Por dónde empezar a andar…

Creo que no supimos qué queríamos. Quizá eso fue lo bueno. No nos pedimos nada. No esperábamos nada. Ninguno estaba en un buen momento. Y no quisimos esperar cosas que no tenía sentido esperar. Pero eso me hacía sentir bien contigo. Conmigo. Hacía mucho que no había sentido algo así…

Hoy, soy yo. Libre. Sola. Libre. Yo. No tengo nada y me tengo a mí. No me importa no saber a dónde ir, por dónde empezar… aún tengo demasiadas cosas por hacer. Por fin me convertí en esa tabla de mi propia salvación. Aunque a la deriva, pero sigo viviendo

Volví a escuchar canciones. Volví a ir a los lugares prohibidos. Volví a dormir, a soñar, a vivir. Quizás la filofobia fue algo de las muchas cosas que aún me quedan de ti. Pero hoy puedo mirarte de frente. Hoy puedo mirarte sin venirme abajo.

Quizás me hubiera gustado que todo fuera diferente. Aprender a pasar página. Aprender de los errores y seguir adelante sin mirar atrás. El pasado me encadena sin sentido… creo que a ti te pasa lo mismo.

Me hubiera gustado saber si había algo más. Si no lo había. Me gustó que no nos pidiéramos nada. Me gustó no esperar nada de ti, aunque creo que quizás alguna vez eso pudo desesperarte. Hacía demasiado tiempo que no me sentí así. Sin exigencias, sin compromisos, sin obligaciones, sin nada que perdonar, ni olvidar. Me gustó que todo fuera nuevo.

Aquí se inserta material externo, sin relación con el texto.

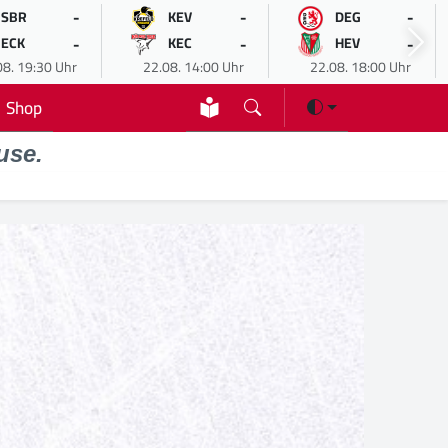
-
-
-
SBR
KEV
DEG
-
-
-
ECK
KEC
HEV
08. 19:30 Uhr
22.08. 14:00 Uhr
22.08. 18:00 Uhr
Shop
use.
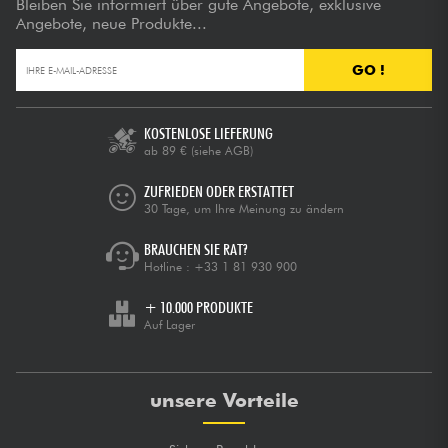
Bleiben Sie informiert über gute Angebote, exklusive
Angebote, neue Produkte...
GO !
KOSTENLOSE LIEFERUNG
ab 89 €
(siehe AGB)
ZUFRIEDEN ODER ERSTATTET
30 Tage, um Ihre Meinung zu ändern
BRAUCHEN SIE RAT?
Hotline :
+33 1 81 930 900
+ 10.000 PRODUKTE
Auf Lager
unsere Vorteile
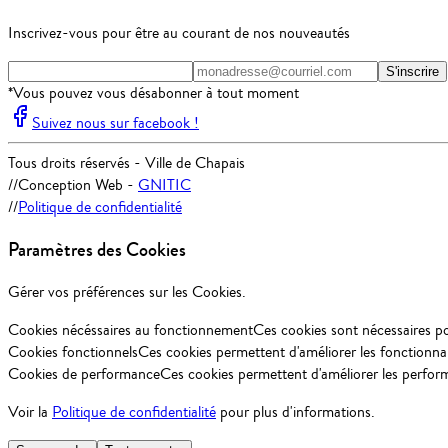
Inscrivez-vous pour être au courant de nos nouveautés
S'inscrire
*Vous pouvez vous désabonner à tout moment
Suivez nous sur facebook !
Tous droits réservés - Ville de Chapais
//
Conception Web -
GNITIC
//
Politique de confidentialité
Paramètres des Cookies
Gérer vos préférences sur les Cookies.
Cookies nécéssaires au fonctionnement
Ces cookies sont nécessaires p
Cookies fonctionnels
Ces cookies permettent d'améliorer les fonctionnal
Cookies de performance
Ces cookies permettent d'améliorer les perfor
Voir la
Politique de confidentialité
pour plus d'informations.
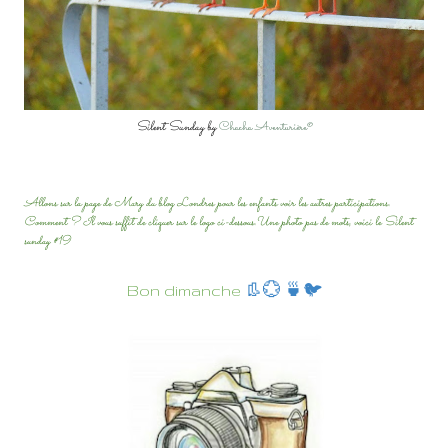
Silent Sunday by
Chacha Aventurière®
Allons sur la page de Mary du blog Londres pour les enfants voir les autres participations.
Comment ? Il vous suffit de cliquer sur le logo ci-dessous.Une photo pas de mots, voici le Silent
sunday #19
Bon dimanche
👢💮 🍵🐦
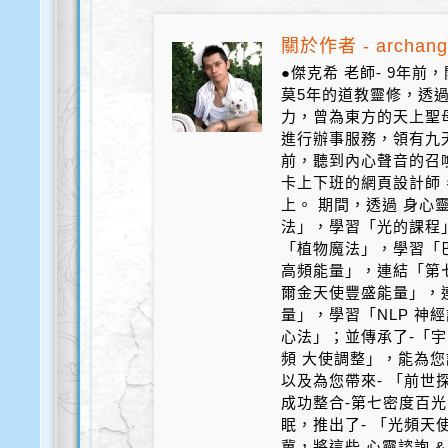
關於作者 - archang
●傑克希 老師- 9年
莫5年的道教靈修，透
力，曾為東方的天上聖
進行辦事服務，領有九天
前，聽到內心聲音的召
卡上下班的網頁設計師
上。 期間，透過 身心
法」，學習「光的課程
「植物魔法」，學習「
高頻能量」，連結「第
爾金天使豐盛能量」，
量」，學習「NLP 神
心法」；並傳承了-「宇
頻 大使調整」，能為您
以及為您帶來- 「前世探
成功整合-第七密度百光 
眠，推出了- 「光頻天
冀，將這些 心靈諮詢 &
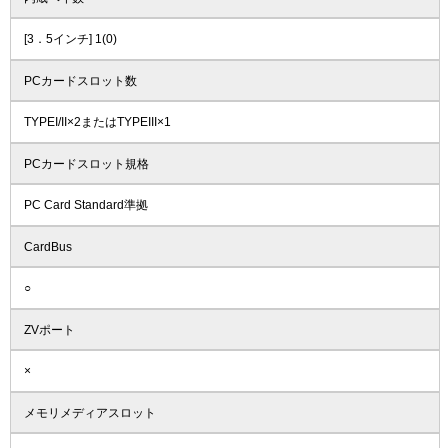
[3．5インチ] 1(0)
PCカードスロット数
TYPEI/II×2またはTYPEIII×1
PCカードスロット規格
PC Card Standard準拠
CardBus
○
ZVポート
×
メモリメディアスロット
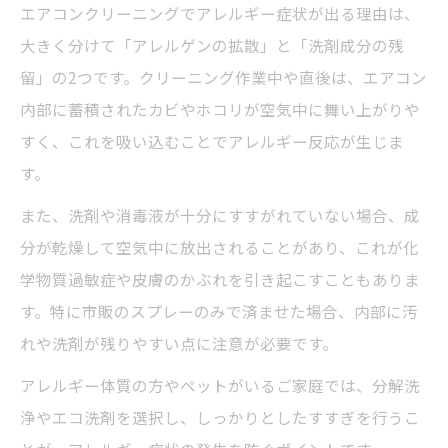
エアコンクリーニングでアレルギー症状が出る理由は、
大きく分けて「アレルゲンの拡散」と「洗剤成分の残
留」の2つです。クリーニング作業中や直後は、エアコン
内部に蓄積されたカビやホコリが空気中に舞い上がりや
すく、これを吸い込むことでアレルギー反応が生じま
す。
また、洗剤や消毒液が十分にすすがれていない場合、成
分が乾燥して空気中に放出されることがあり、これが化
学物質過敏症や皮膚のかぶれを引き起こすこともありま
す。特に市販のスプレーのみで済ませた場合、内部に汚
れや洗剤が残りやすい点に注意が必要です。
アレルギー体質の方やペットがいるご家庭では、分解洗
浄やエコ洗剤を選択し、しっかりとしたすすぎを行うこ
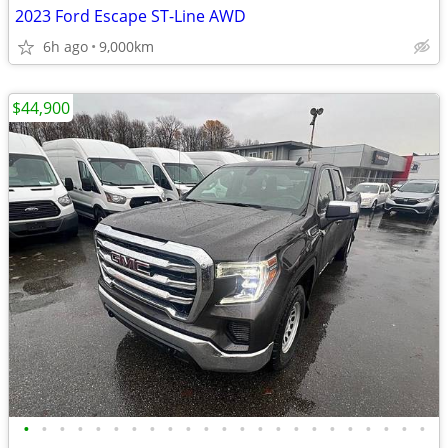
2023 Ford Escape ST-Line AWD
6h ago
9,000km
$44,900
•
•
•
•
•
•
•
•
•
•
•
•
•
•
•
•
•
•
•
•
•
•
•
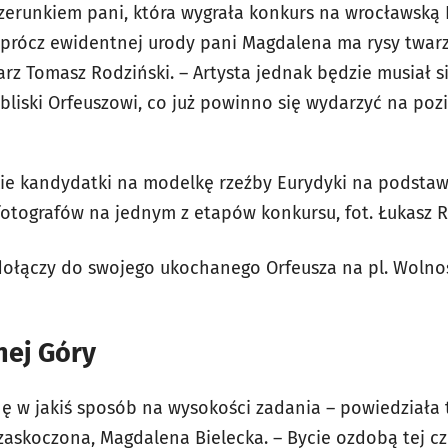
izerunkiem pani, która wygrała konkurs na wrocławską
prócz ewidentnej urody pani Magdalena ma rysy twarzy
rz Tomasz Rodziński. – Artysta jednak będzie musiał si
bliski Orfeuszowi, co już powinno się wydarzyć na poz
tkie kandydatki na modelkę rzeźby Eurydyki na podsta
fotografów na jednym z etapów konkursu, fot. Łukasz R
dołączy do swojego ukochanego Orfeusza na pl. Wolnoś
nej Góry
nę w jakiś sposób na wysokości zadania – powiedziała 
askoczona, Magdalena Bielecka. – Bycie ozdobą tej częś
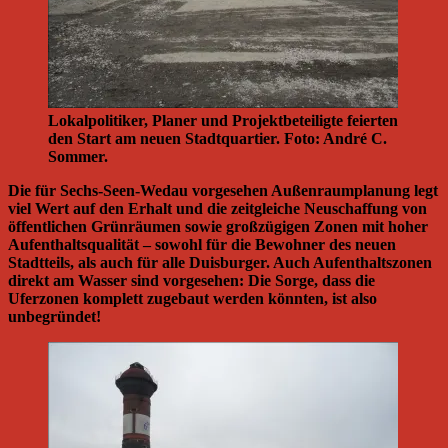
Lokalpolitiker, Planer und Projektbeteiligte feierten
den Start am neuen Stadtquartier. Foto: André C.
Sommer.
Die für Sechs-Seen-Wedau vorgesehen Außenraumplanung legt
viel Wert auf den Erhalt und die zeitgleiche Neuschaffung von
öffentlichen Grünräumen sowie großzügigen Zonen mit hoher
Aufenthaltsqualität – sowohl für die Bewohner des neuen
Stadtteils, als auch für alle Duisburger. Auch Aufenthaltszonen
direkt am Wasser sind vorgesehen: Die Sorge, dass die
Uferzonen komplett zugebaut werden könnten, ist also
unbegründet!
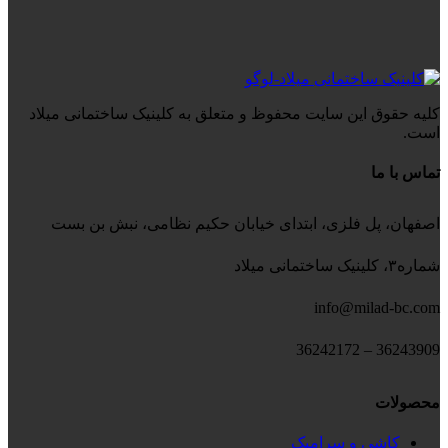
کلیه حقوق این سایت محفوظ و متعلق به کلینیک ساختمانی میلاد
است.
تماس با ما
اصفهان، پل فلزی، ابتدای خیابان حکیم نظامی، نبش بن بست
شماره۳، کلینیک ساختمانی میلاد
info@milad-bc.com
36243909 – 36242172
محصولات
کاشی و سرامیک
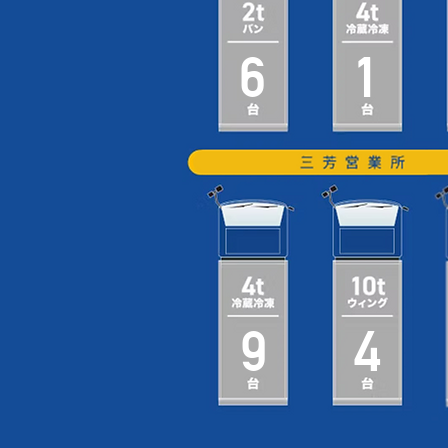
6
1
9
4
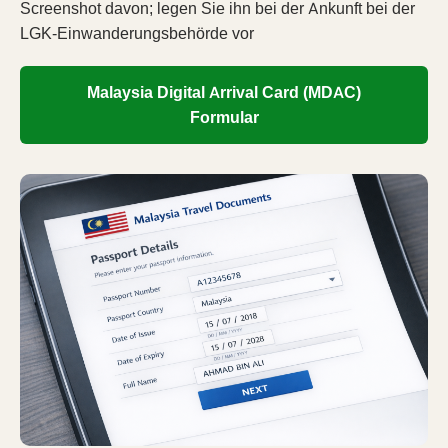
Screenshot davon; legen Sie ihn bei der Ankunft bei der
LGK-Einwanderungsbehörde vor
Malaysia Digital Arrival Card (MDAC)
Formular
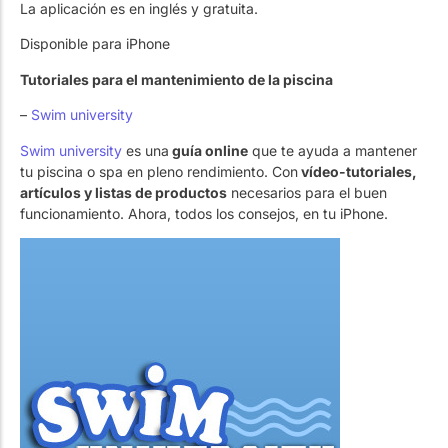
La aplicación es en inglés y gratuita.
Disponible para iPhone
Tutoriales para el mantenimiento de la piscina
–
Swim university
Swim university
es una
guía online
que te ayuda a mantener
tu piscina o spa en pleno rendimiento. Con
vídeo-tutoriales,
artículos y listas de productos
necesarios para el buen
funcionamiento. Ahora, todos los consejos, en tu iPhone.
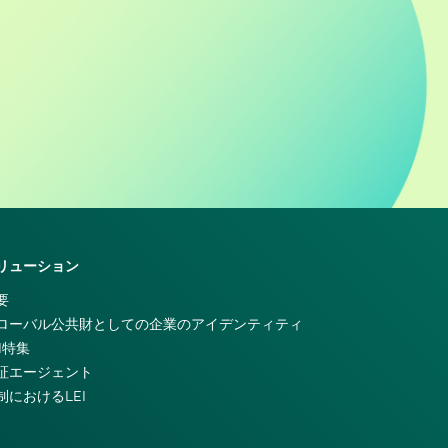
リューション
要
ローバル公共財としての企業のアイデンティティ
EI特集
証エージェント
制におけるLEI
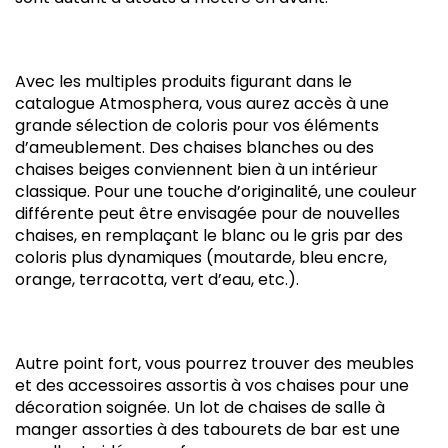
Avec les multiples produits figurant dans le
catalogue Atmosphera, vous aurez accès à une
grande sélection de coloris pour vos éléments
d’ameublement. Des chaises blanches ou des
chaises beiges conviennent bien à un intérieur
classique. Pour une touche d’originalité, une couleur
différente peut être envisagée pour de nouvelles
chaises, en remplaçant le blanc ou le gris par des
coloris plus dynamiques (moutarde, bleu encre,
orange, terracotta, vert d’eau, etc.).
Autre point fort, vous pourrez trouver des meubles
et des accessoires assortis à vos chaises pour une
décoration soignée. Un lot de chaises de salle à
manger assorties à des tabourets de bar est une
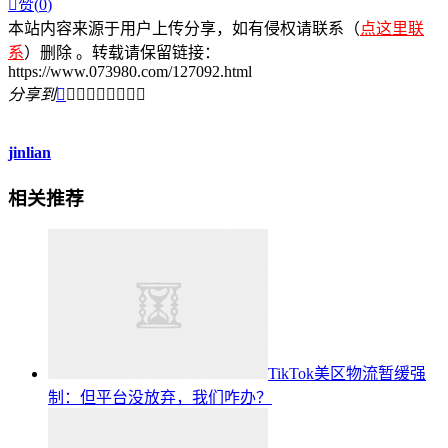

赞(
0
)
本站内容来源于用户上传分享，如有侵权请联系（
点这里联
系
）删除 。转载请保留链接：
https://www.073980.com/127092.html
分享到









jinlian
相关推荐
TikTok美区物流暂缓强
制：但平台没放弃，我们咋办？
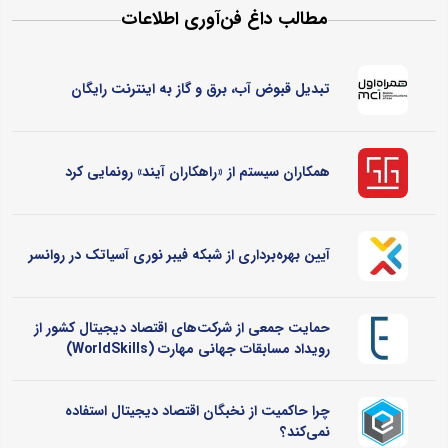
مطالب داغ فن‌آوری اطلاعات
تبدیل قبوض آب، برق و گاز به اینترنت رایگان
همکاران سیستم از «راهکاران آیند» رونمایی کرد
آیین بهره‌برداری از شبکه فیبر نوری آسیاتک در روانسر
حمایت جمعی از شرکت‌های اقتصاد دیجیتال کشور از
رویداد مسابقات جهانی مهارت (WorldSkills)
چرا حاکمیت از نخبگان اقتصاد دیجیتال استفاده
نمی‌کند؟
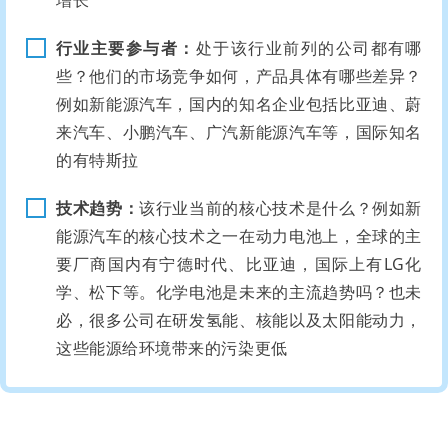
增长
行业主要参与者：
处于该行业前列的公司都有哪
些？他们的市场竞争如何，产品具体有哪些差异？
例如新能源汽车，国内的知名企业包括比亚迪、蔚
来汽车、小鹏汽车、广汽新能源汽车等，国际知名
的有特斯拉
技术趋势：
该行业当前的核心技术是什么？例如新
能源汽车的核心技术之一在动力电池上，全球的主
要厂商国内有宁德时代、比亚迪，国际上有LG化
学、松下等。化学电池是未来的主流趋势吗？也未
必，很多公司在研发氢能、核能以及太阳能动力，
这些能源给环境带来的污染更低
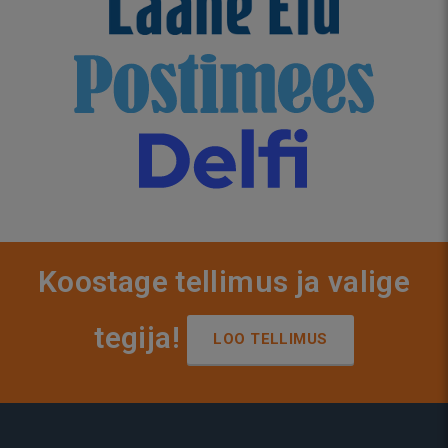
Koostage tellimus ja valige
tegija!
LOO TELLIMUS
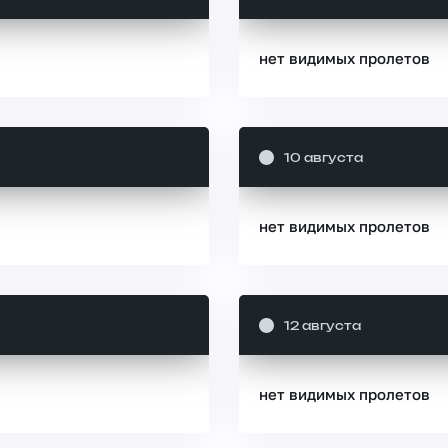
нет видимых пролетов
10 августа
нет видимых пролетов
12 августа
нет видимых пролетов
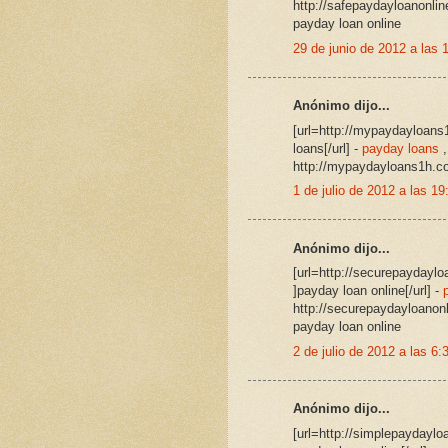
http://safepaydayloanonli
payday loan online
29 de junio de 2012 a las 
Anónimo dijo...
[url=http://mypaydayloans
loans[/url] -
payday loans
,
http://mypaydayloans1h.c
1 de julio de 2012 a las 19
Anónimo dijo...
[url=http://securepaydayl
]payday loan online[/url] -
http://securepaydayloanon
payday loan online
2 de julio de 2012 a las 6:
Anónimo dijo...
[url=http://simplepaydayl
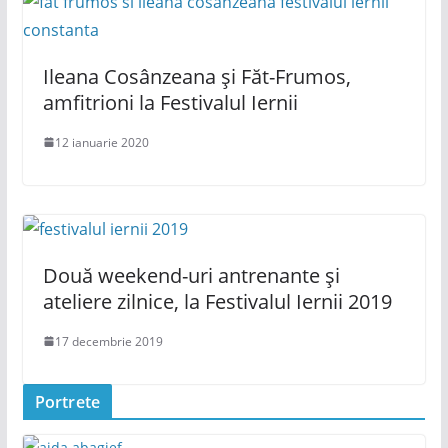
Ileana Cosânzeana și Făt-Frumos,
amfitrioni la Festivalul Iernii
12 ianuarie 2020
Două weekend-uri antrenante și
ateliere zilnice, la Festivalul Iernii 2019
17 decembrie 2019
Portrete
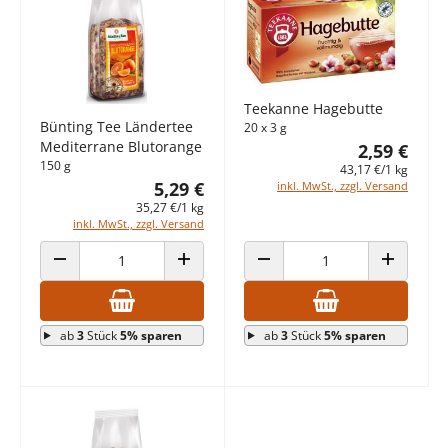
Teekanne Hagebutte
Bünting Tee Ländertee
20 x 3 g
Mediterrane Blutorange
2,59 €
150 g
43,17 €/1 kg
5,29 €
inkl. MwSt., zzgl. Versand
35,27 €/1 kg
inkl. MwSt., zzgl. Versand
ANZAHL VERRINGERN
ANZAHL ERHÖHEN
ANZAHL VERRINGERN
ANZAHL E
ab
3
Stück
5% sparen
ab
3
Stück
5% sparen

Y así vivo mis espejismos. Entre cosas que fueron y cosas que son. Entre cosas que no fueron y cosas que ya no existen. Cosas que no son. Así vivo mis historias. Las que no existen, las que no sé si existieron. Entre destellos especiales. Espejismos de felicidad. Pero son mis historias…

Ahora sólo estoy yo. Sola. Libre. Yo. Al final, los finales felices pocas veces existen, sólo importa tener cosas que empezar. Qué importa esta incertidumbre… Qué importa seguir buscando por dónde empezar. Al fin y al cabo, nunca quise una vida convencional.